ExPUFFIN: Thermodynamic Consistent Viscosity Prediction in an Extended Path-Unifying Feed-Forward Interfaced Network

TL;DR

ExPUFFIN is a hybrid GNN model that predicts liquid viscosity of hydrocarbons with thermodynamic consistency, improving accuracy and robustness over purely data-driven models by embedding physics-based inductive biases.

Contribution

This work introduces ExPUFFIN, a novel hybrid GNN framework that enforces thermodynamic consistency in viscosity predictions, addressing limitations of existing models.

Findings

Reduces RMSE by 37% compared to baseline

Provides smooth, physically consistent viscosity-temperature curves

Enhances transferability and robustness of predictions

Abstract

Accurate prediction of liquid viscosity is essential for process design and simulation, yet remains challenging for novel molecules.
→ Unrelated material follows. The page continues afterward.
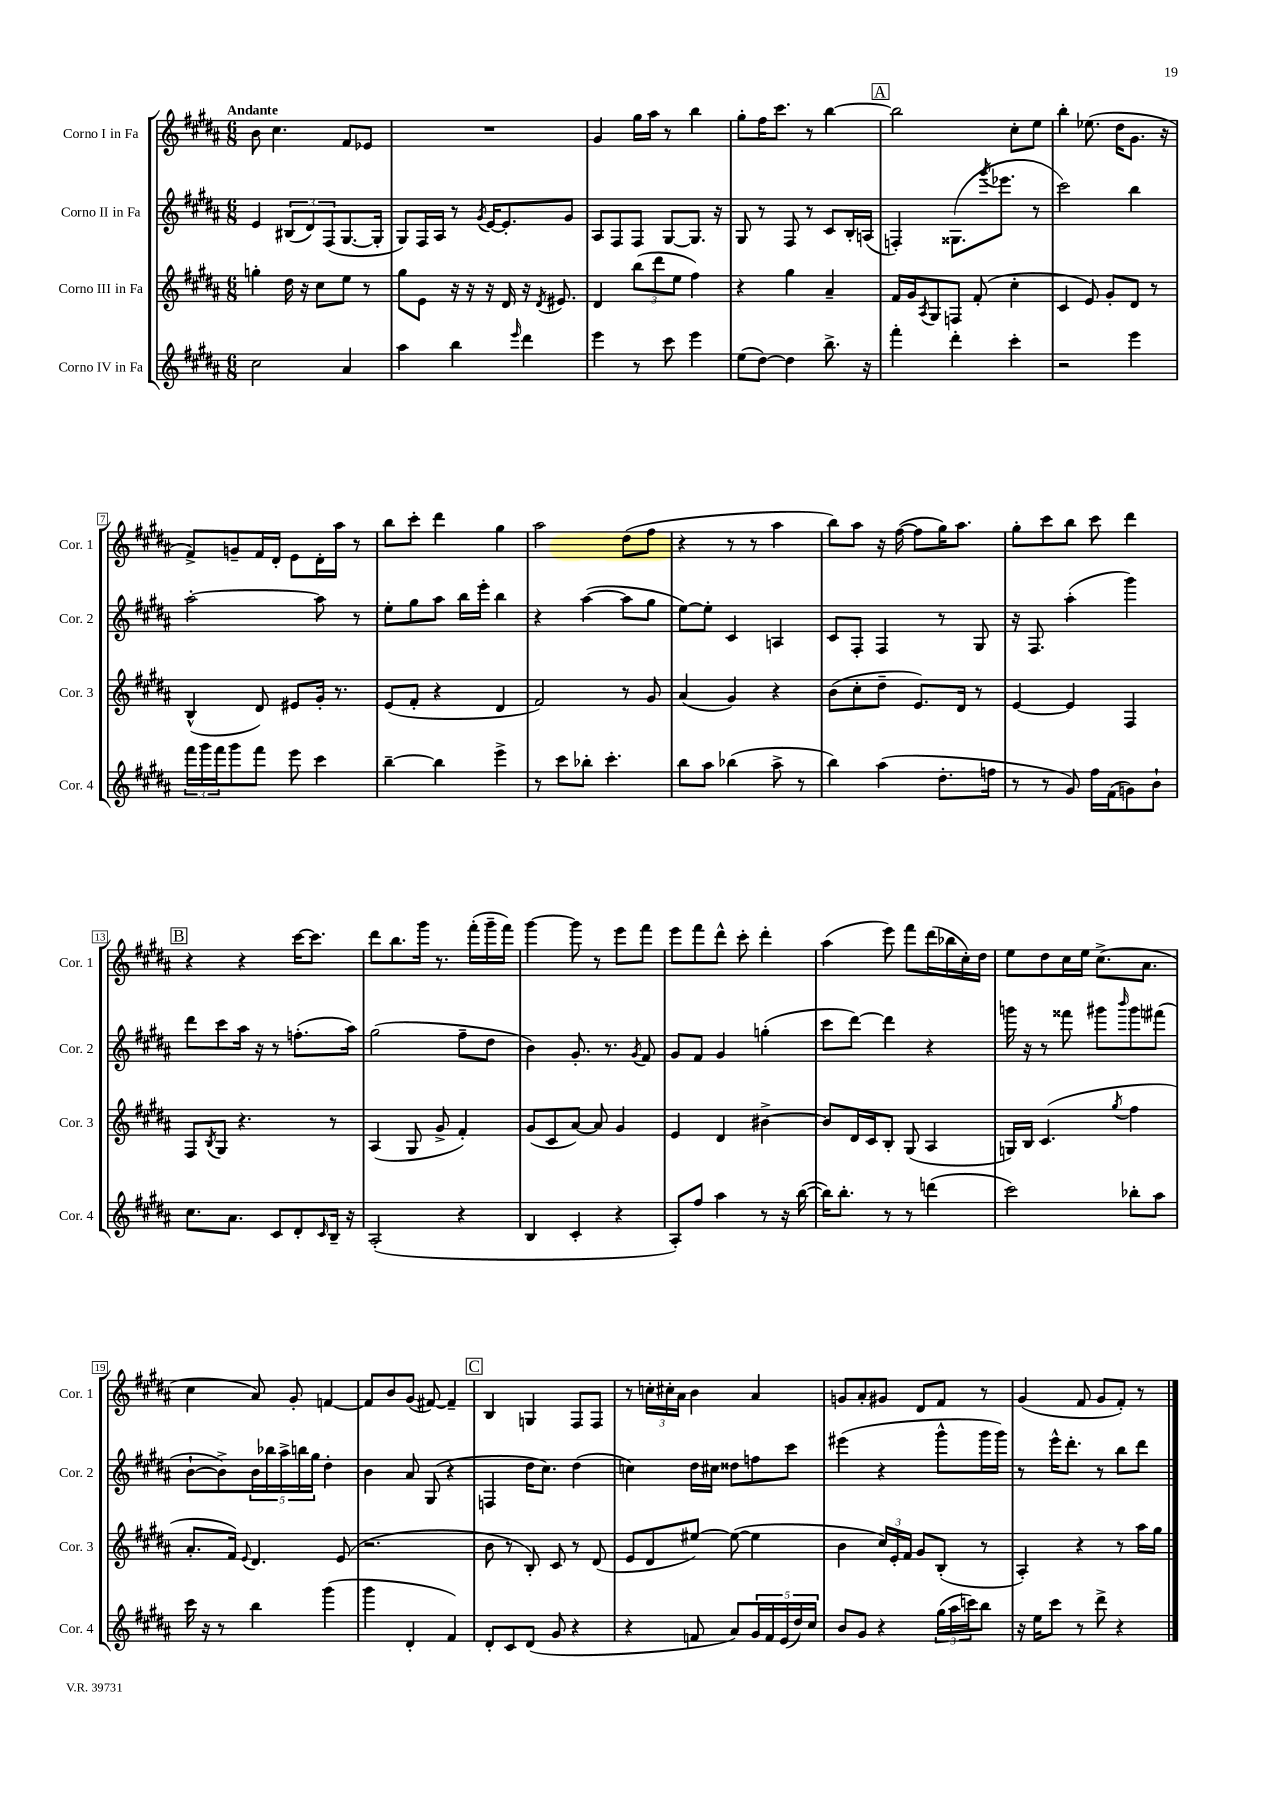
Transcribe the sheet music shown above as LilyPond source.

Conventional group-contribution models struggle with isomer discrimination, large molecules, and parameter availability, while purely data-driven graph neural networks (GNNs) demand large datasets and offer limited interpretability. Even when feasible to be applied, purely data-driven models lack thermodynamic consistency in their predictions and are not a reliable solution. This work introduces ExPUFFIN, an extended version of the Path-unifying Feed-Forward Interfaced Network, consisting of a hybrid GNN-based framework that directly predicts temperature-dependent viscosities of pure hydrocarbons from molecular graphs, while enforcing mechanistic inductive biases in the output layer to ensure thermodynamic consistency. Molecular information is given as graph structures, encoded as a graph convolutional network, and mapped to an inductive bias neuron based on two thermophysical correlations: a three-parameter Andrade-type equation and a four-parameter empirical viscosity-temperature relation. The accuracy of these models is compared with a solely data-driven prediction. The Andrade-based ExPUFFIN variant reduces RMSE compared to the purely data-driven baseline of 37 percent and yields smooth, physically consistent interpolation and extrapolation of viscosity-temperature curves, properties that are not observed in purely data-driven models. The empirical ExPUFFIN model provides comparable accuracy while retaining robust trends. Overall, embedding physics-based structure in GNN outputs improves accuracy, robustness, and transferability, enabling reliable viscosity predictions for complex hydrocarbon molecules. The approach is readily extendable to other properties and significantly broader chemical domains.